++++ Data shown ++++

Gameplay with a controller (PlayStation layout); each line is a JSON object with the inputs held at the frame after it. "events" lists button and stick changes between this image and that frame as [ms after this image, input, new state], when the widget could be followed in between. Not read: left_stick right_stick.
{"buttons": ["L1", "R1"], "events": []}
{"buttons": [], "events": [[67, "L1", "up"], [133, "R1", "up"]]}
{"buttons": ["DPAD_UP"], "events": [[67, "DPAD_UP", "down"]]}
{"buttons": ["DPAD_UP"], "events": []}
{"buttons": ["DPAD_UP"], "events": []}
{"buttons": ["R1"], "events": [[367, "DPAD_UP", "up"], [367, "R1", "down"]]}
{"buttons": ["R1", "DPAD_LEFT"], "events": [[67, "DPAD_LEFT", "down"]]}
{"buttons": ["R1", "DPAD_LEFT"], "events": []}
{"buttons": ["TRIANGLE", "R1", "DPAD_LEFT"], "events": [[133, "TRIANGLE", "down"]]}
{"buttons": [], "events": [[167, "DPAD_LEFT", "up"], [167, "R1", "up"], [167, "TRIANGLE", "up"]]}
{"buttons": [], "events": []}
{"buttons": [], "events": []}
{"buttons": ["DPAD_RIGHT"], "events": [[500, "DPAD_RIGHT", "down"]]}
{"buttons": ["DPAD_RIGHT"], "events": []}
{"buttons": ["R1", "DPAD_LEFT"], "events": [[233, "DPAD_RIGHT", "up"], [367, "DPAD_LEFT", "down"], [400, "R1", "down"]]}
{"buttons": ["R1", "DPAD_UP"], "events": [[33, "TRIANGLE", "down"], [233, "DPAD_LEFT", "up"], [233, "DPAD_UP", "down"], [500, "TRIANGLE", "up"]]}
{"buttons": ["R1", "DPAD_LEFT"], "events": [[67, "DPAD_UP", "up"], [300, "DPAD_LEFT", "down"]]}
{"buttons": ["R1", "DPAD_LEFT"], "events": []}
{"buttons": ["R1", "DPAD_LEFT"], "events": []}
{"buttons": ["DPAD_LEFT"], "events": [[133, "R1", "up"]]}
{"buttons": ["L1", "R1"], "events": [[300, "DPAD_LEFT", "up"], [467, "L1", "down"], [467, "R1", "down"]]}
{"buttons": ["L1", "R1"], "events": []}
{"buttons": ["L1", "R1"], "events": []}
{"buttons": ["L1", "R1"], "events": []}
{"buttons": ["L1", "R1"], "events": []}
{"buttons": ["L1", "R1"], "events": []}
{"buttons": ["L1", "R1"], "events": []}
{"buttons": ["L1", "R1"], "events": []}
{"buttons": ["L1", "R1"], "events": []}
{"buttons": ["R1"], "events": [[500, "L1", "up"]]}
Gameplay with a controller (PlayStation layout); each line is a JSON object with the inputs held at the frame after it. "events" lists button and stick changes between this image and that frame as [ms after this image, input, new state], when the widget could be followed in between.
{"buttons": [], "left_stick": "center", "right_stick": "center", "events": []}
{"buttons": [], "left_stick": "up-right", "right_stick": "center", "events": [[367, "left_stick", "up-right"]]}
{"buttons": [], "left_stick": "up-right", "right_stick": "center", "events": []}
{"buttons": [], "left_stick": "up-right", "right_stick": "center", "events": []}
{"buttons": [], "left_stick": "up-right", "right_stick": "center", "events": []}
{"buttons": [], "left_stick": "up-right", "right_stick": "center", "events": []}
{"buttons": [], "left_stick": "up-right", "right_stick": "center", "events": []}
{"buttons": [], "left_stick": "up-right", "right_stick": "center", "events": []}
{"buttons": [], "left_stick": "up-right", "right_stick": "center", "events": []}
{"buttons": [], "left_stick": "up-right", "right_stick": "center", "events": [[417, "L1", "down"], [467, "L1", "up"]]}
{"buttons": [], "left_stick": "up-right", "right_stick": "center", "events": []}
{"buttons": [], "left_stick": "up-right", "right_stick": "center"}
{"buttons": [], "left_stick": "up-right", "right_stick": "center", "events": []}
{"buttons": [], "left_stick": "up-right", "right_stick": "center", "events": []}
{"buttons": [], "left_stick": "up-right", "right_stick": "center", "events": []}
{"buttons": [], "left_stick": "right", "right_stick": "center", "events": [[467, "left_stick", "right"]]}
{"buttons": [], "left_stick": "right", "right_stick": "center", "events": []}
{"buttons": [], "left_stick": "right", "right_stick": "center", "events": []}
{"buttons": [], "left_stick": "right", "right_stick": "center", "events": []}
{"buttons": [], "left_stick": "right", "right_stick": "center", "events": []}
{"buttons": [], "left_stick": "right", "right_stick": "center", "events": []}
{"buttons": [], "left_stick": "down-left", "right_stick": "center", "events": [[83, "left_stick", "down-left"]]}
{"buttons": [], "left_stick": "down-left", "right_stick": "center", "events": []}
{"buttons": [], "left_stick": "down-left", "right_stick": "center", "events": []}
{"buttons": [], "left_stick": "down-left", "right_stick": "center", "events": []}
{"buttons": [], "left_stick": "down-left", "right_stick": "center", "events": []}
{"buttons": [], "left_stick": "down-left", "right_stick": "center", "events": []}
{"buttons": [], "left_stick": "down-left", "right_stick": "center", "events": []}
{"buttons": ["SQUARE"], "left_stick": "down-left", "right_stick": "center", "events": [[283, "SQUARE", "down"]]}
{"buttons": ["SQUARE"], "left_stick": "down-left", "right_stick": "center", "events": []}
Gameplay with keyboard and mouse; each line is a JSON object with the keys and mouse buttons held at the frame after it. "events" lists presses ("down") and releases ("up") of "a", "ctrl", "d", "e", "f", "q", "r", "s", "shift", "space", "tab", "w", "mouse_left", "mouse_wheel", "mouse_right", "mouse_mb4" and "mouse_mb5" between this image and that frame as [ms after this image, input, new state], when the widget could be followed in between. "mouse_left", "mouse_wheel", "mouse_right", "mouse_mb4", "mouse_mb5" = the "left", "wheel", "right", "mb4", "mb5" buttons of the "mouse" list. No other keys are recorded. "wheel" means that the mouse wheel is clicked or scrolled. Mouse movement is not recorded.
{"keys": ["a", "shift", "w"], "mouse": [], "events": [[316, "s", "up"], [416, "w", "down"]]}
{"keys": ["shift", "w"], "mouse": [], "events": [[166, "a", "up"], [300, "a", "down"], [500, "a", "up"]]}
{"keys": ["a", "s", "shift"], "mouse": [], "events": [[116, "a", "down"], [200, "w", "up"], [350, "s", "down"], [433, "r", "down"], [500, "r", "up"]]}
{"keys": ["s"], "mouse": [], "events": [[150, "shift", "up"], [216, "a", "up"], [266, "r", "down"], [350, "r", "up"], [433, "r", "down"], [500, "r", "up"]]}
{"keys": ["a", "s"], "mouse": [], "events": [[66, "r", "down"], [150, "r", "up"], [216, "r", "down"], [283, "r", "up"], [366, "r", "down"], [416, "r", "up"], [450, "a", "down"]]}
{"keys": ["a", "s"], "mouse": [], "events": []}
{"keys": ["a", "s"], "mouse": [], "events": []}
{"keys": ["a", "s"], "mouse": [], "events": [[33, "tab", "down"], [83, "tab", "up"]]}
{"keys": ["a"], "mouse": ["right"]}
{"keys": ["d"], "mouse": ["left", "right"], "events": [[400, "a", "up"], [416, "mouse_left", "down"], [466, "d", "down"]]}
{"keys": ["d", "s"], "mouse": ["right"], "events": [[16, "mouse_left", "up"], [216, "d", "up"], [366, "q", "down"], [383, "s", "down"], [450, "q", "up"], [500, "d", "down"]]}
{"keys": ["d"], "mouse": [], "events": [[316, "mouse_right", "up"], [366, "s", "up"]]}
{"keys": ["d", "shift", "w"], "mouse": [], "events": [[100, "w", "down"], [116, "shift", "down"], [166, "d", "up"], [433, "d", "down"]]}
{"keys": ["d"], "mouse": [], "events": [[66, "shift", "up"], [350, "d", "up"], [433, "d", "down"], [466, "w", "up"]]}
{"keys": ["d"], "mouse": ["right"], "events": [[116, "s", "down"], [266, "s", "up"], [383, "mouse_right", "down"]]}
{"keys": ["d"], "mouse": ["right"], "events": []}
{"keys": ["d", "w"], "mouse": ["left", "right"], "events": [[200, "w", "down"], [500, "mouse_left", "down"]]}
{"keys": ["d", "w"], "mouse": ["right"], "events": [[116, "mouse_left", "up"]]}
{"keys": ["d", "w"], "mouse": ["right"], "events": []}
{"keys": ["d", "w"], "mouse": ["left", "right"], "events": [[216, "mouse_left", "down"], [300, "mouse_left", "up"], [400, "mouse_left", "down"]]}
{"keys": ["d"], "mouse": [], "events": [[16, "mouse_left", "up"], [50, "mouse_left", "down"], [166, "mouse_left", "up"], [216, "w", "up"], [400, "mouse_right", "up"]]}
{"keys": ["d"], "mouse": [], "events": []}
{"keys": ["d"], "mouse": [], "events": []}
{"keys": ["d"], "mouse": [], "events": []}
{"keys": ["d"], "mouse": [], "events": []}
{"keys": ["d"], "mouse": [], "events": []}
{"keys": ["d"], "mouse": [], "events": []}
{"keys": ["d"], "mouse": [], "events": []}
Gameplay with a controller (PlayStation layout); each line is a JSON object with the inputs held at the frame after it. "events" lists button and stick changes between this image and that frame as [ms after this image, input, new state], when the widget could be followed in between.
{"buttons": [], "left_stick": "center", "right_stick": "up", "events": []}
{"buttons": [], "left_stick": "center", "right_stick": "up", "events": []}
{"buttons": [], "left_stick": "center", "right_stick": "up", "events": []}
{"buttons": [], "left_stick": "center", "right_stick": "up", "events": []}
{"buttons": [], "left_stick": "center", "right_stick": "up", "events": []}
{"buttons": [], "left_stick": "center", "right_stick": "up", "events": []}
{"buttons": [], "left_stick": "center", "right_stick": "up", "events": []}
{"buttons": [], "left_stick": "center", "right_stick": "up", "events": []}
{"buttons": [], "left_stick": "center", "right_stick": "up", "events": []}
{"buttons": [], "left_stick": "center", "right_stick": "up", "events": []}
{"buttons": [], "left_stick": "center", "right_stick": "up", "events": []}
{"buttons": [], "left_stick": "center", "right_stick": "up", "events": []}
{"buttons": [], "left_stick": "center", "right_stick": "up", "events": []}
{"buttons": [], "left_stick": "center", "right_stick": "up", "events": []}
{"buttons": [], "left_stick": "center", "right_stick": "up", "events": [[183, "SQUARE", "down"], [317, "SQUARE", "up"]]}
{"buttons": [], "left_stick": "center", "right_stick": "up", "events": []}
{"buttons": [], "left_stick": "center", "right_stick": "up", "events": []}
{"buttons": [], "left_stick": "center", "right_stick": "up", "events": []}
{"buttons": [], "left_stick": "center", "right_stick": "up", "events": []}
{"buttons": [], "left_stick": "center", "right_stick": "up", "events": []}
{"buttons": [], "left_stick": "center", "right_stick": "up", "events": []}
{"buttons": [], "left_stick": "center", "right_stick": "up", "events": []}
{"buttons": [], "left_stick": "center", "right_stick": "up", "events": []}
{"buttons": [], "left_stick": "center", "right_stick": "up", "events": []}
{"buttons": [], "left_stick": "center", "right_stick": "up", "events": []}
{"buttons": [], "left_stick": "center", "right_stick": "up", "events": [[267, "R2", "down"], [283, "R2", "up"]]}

++++

> [How to complete this task] Lines above that include the string "TRIANGLE" need to be copied.

> [Solution for this exercise]
{"buttons": ["TRIANGLE", "R1", "DPAD_LEFT"], "events": [[133, "TRIANGLE", "down"]]}
{"buttons": [], "events": [[167, "DPAD_LEFT", "up"], [167, "R1", "up"], [167, "TRIANGLE", "up"]]}
{"buttons": ["R1", "DPAD_UP"], "events": [[33, "TRIANGLE", "down"], [233, "DPAD_LEFT", "up"], [233, "DPAD_UP", "down"], [500, "TRIANGLE", "up"]]}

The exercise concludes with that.